Patience is what they’re advising –
Roam then and sing if you will.”

“Tell me then, who is in power?”
“People don’t want it this year.
Citizens’ passions won’t flower –
Someone is coming – you hear?”

“Who’s this subduer of people?”
“Crow-like and out of his mind:
Monk is there under his steeple –
I saw him – then I went blind.

Driving them into abysses,
Frenzied like sheep through the sludge…
Holding iron staff, he dismisses…”
“God! We must flee from the Judge!”

::::::::::::::::::::::::::::::::::::::::::::::::::::::::::::::::::::::

– Всё ли спокойно в народе?
– Нет. Император убит.
Кто-то о новой свободе
На площадях говорит.

– Все ли готовы подняться?
– Нет. Каменеют и ждут.
Кто-то велел дожидаться.
Бродят и песни поют.

– Кто же поставлен у власти?
– Власти не хочет народ.
Дремлют гражданские страсти –
Слышно, что кто-то идёт.

– Кто ж он, народный смиритель?
– Тёмен, и зол, и свиреп:
Инок у входа в обитель
Видел его – и ослеп.

Он к неизведанным безднам
Гонит людей, как стада…
Посохом гонит железным…
– Боже! Бежим от Суда!

Translation by Rupert Moreton

Conscience

How many times must Russia’s conscience die –
Must Pushkin fall to duel’s silly end,
Must Lermontov pursue him by and by,
Must Yuri now be Lara’s deathless friend?

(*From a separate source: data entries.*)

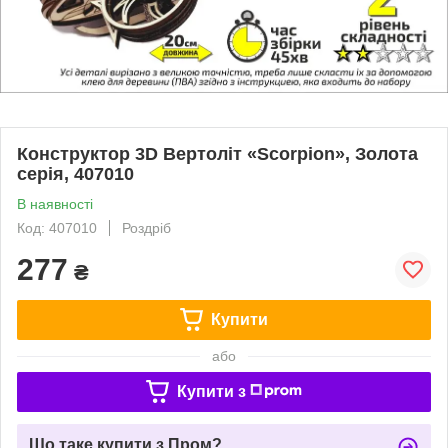
Конструктор 3D Вертоліт «Scorpion», Золота
серія, 407010
В наявності
Код: 407010
Роздріб
277
₴
Купити
або
Купити з
Що таке купити з Пром?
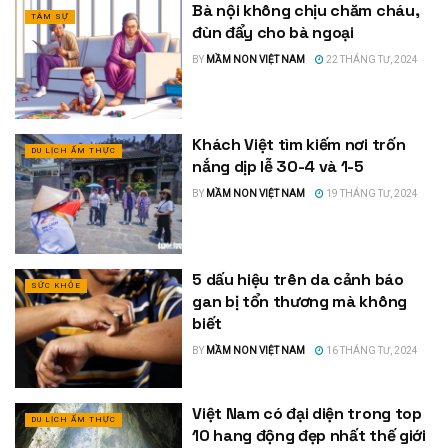
Bà nội không chịu chăm cháu,
TÂM SỰ
đùn đẩy cho bà ngoại
BY
MẦM NON VIỆT NAM
22 THÁNG TƯ, 2024
Khách Việt tìm kiếm nơi trốn
DU LỊCH ẨM THỰC
nắng dịp lễ 30-4 và 1-5
BY
MẦM NON VIỆT NAM
19 THÁNG TƯ, 2024
5 dấu hiệu trên da cảnh báo
SỨC KHỎE
gan bị tổn thương mà không
biết
BY
MẦM NON VIỆT NAM
16 THÁNG TƯ, 2024
Việt Nam có đại diện trong top
DU LỊCH ẨM THỰC
10 hang động đẹp nhất thế giới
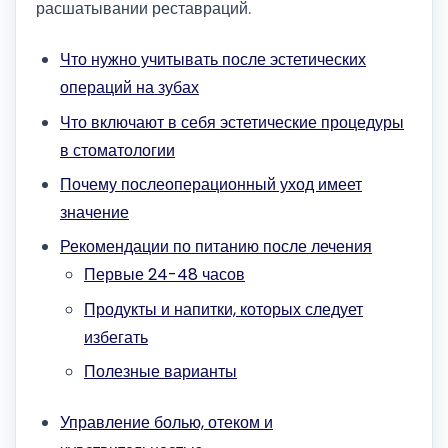
расшатывании реставраций.
Что нужно учитывать после эстетических
операций на зубах
Что включают в себя эстетические процедуры
в стоматологии
Почему послеоперационный уход имеет
значение
Рекомендации по питанию после лечения
Первые 24-48 часов
Продукты и напитки, которых следует
избегать
Полезные варианты
Управление болью, отеком и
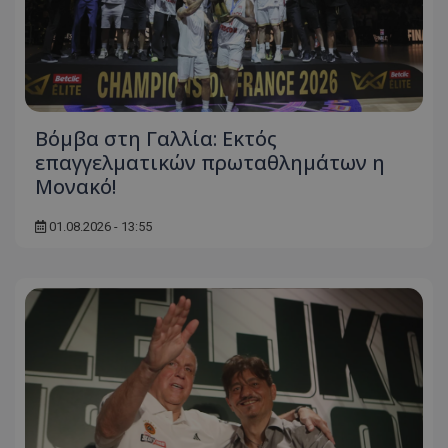
Βόμβα στη Γαλλία: Εκτός
επαγγελματικών πρωταθλημάτων η
Μονακό!
01.08.2026 - 13:55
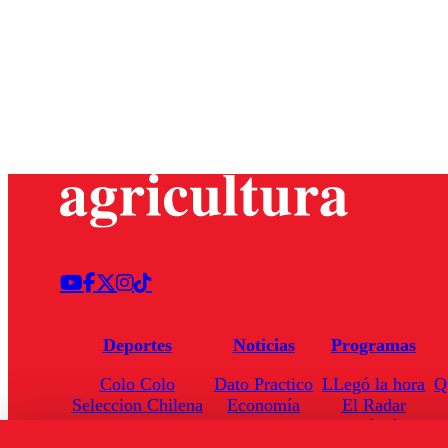
Deportes
Noticias
Programas
Colo Colo
Dato Practico
LLegó la hora
Q
Seleccion Chilena
Economía
El Radar
Universidad de Chile
Internacional
Enfoqué Público
Torneo Nacional
Nacional
Hoja de Ruta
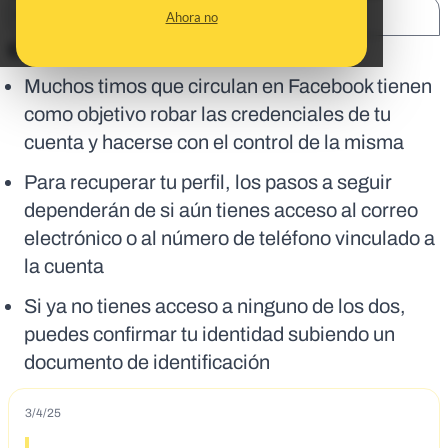
SHARE:
Ahora no
En corto:
Muchos timos que circulan en Facebook tienen
como objetivo robar las credenciales de tu
cuenta y hacerse con el control de la misma
Para recuperar tu perfil, los pasos a seguir
dependerán de si aún tienes acceso al correo
electrónico o al número de teléfono vinculado a
la cuenta
Si ya no tienes acceso a ninguno de los dos,
puedes confirmar tu identidad subiendo un
documento de identificación
3/4/25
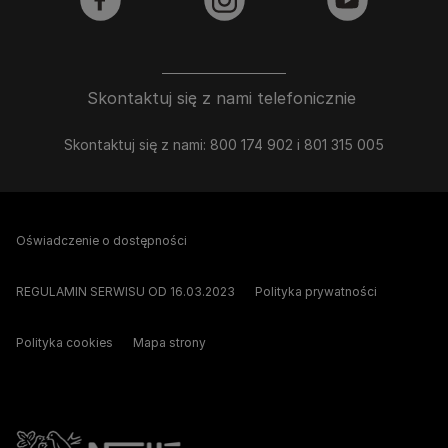
facebook
instagram
youtube
Skontaktuj się z nami telefonicznie
Skontaktuj się z nami: 800 174 902 i 801 315 005
Oświadczenie o dostępności
REGULAMIN SERWISU OD 16.03.2023
Polityka prywatności
Polityka cookies
Mapa strony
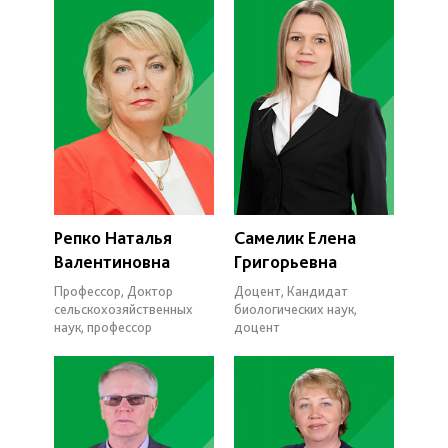
Репко Наталья
Самелик Елена
Валентиновна
Григорьевна
Профессор, Доктор
Доцент, Кандидат
сельскохозяйственных
биологических наук,
наук, профессор
доцент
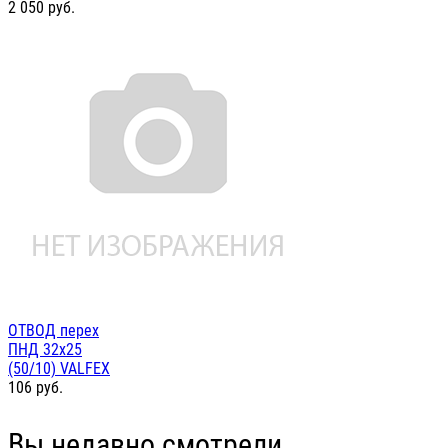
2 050
руб.
ОТВОД перех
ПНД 32х25
(50/10) VALFEX
106
руб.
Вы недавно смотрели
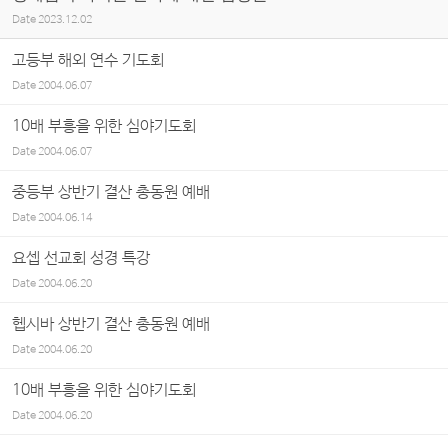
Date
2023.12.02
고등부 해외 연수 기도회
Date
2004.06.07
10배 부흥을 위한 심야기도회
Date
2004.06.07
중등부 상반기 결산 총동원 예배
Date
2004.06.14
요셉 선교회 성경 특강
Date
2004.06.20
헵시바 상반기 결산 총동원 예배
Date
2004.06.20
10배 부흥을 위한 심야기도회
Date
2004.06.20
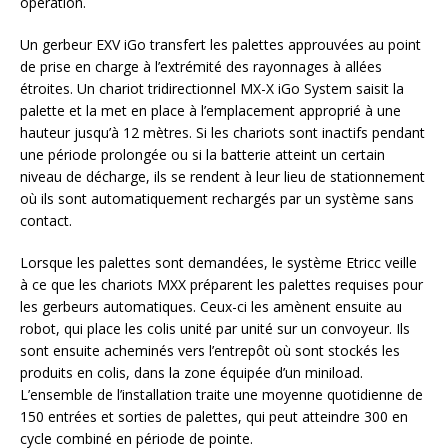
opération.
Un gerbeur EXV iGo transfert les palettes approuvées au point
de prise en charge à l’extrémité des rayonnages à allées
étroites. Un chariot tridirectionnel MX-X iGo System saisit la
palette et la met en place à l’emplacement approprié à une
hauteur jusqu’à 12 mètres. Si les chariots sont inactifs pendant
une période prolongée ou si la batterie atteint un certain
niveau de décharge, ils se rendent à leur lieu de stationnement
où ils sont automatiquement rechargés par un système sans
contact.
Lorsque les palettes sont demandées, le système Etricc veille
à ce que les chariots MXX préparent les palettes requises pour
les gerbeurs automatiques. Ceux-ci les amènent ensuite au
robot, qui place les colis unité par unité sur un convoyeur. Ils
sont ensuite acheminés vers l’entrepôt où sont stockés les
produits en colis, dans la zone équipée d’un miniload.
L’ensemble de l’installation traite une moyenne quotidienne de
150 entrées et sorties de palettes, qui peut atteindre 300 en
cycle combiné en période de pointe.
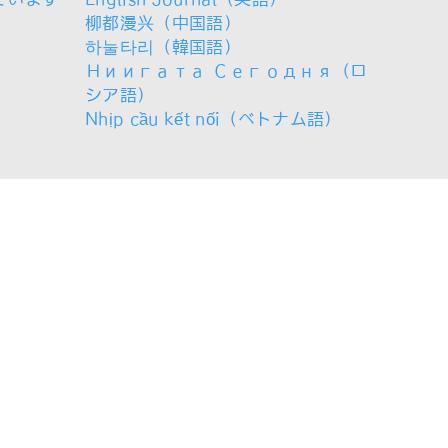
柳都漫兴（中国語）
하눌타리（韓国語）
Ниигата Сегодня（ロ
シア語）
Nhịp cầu kết nối（ベトナム語）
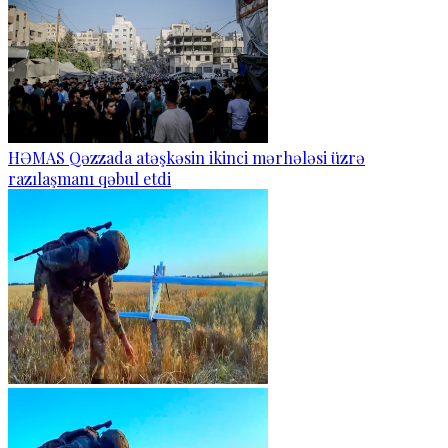
HƏMAS Qəzzada atəşkəsin ikinci mərhələsi üzrə
razılaşmanı qəbul etdi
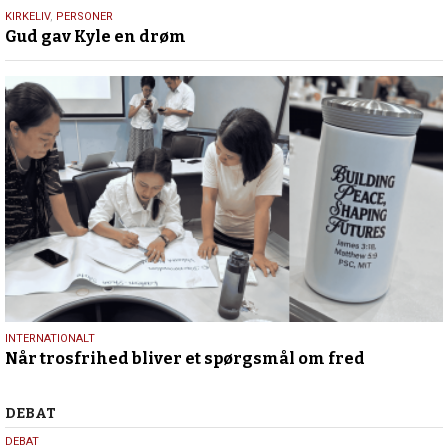
9.
KIRKELIV
,
PERSONER
Gud gav Kyle en drøm
juli
2026
29.
INTERNATIONALT
Når trosfrihed bliver et spørgsmål om fred
juni
2026
Debat
DEBAT
5.
DEBAT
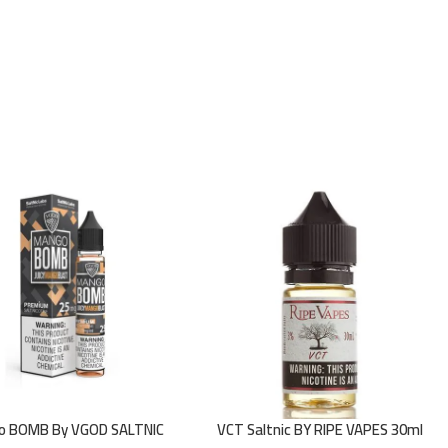
o BOMB By VGOD SALTNIC
VCT Saltnic BY RIPE VAPES 30ml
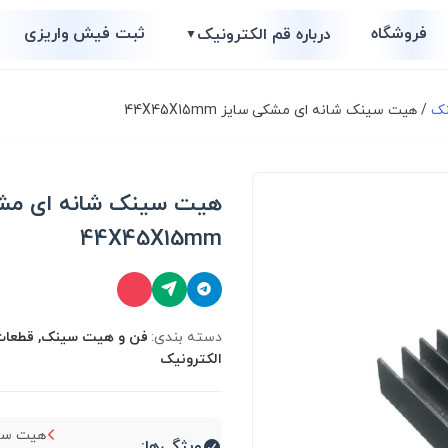
فروشگاه
ثبت فیش واریزی
درباره قم الکترونیک
▼
نک
/ هیت سینک شانه ای مشکی سایز 44X45X15mm
هیت سینک شانه ای مش
44X45X15mm
دسته بندی:
فن و هیت سینک, قطعات
الکترونیک
هیت سی
ویژگی‌ها:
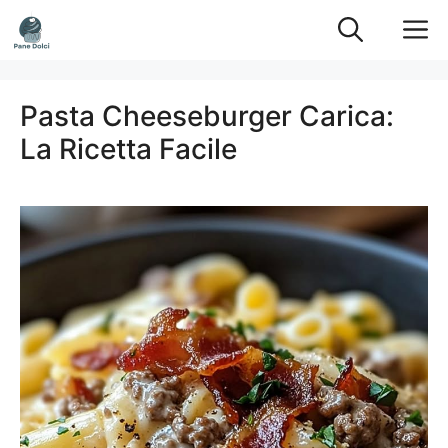
Vai
M
al
contenuto
Pasta Cheeseburger Carica:
La Ricetta Facile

Akhmatova no longer waits outside
Kresty with all the others. Anyway,
the prisons have been emptied in a tide
of desperate hate’s diversion-war today.

Yes, Mandelstam would find the words again,
though Stalin’s now from Piter – oh, for shame!
And Yevtushenko might still spot the stain
that sullies Babi Yar’s forgotten name.

Why must it be that all the pain there’s been,
which once at least inspired your greatest ones,
is now in fratricidal horror seen,
as on the innocents you train your guns?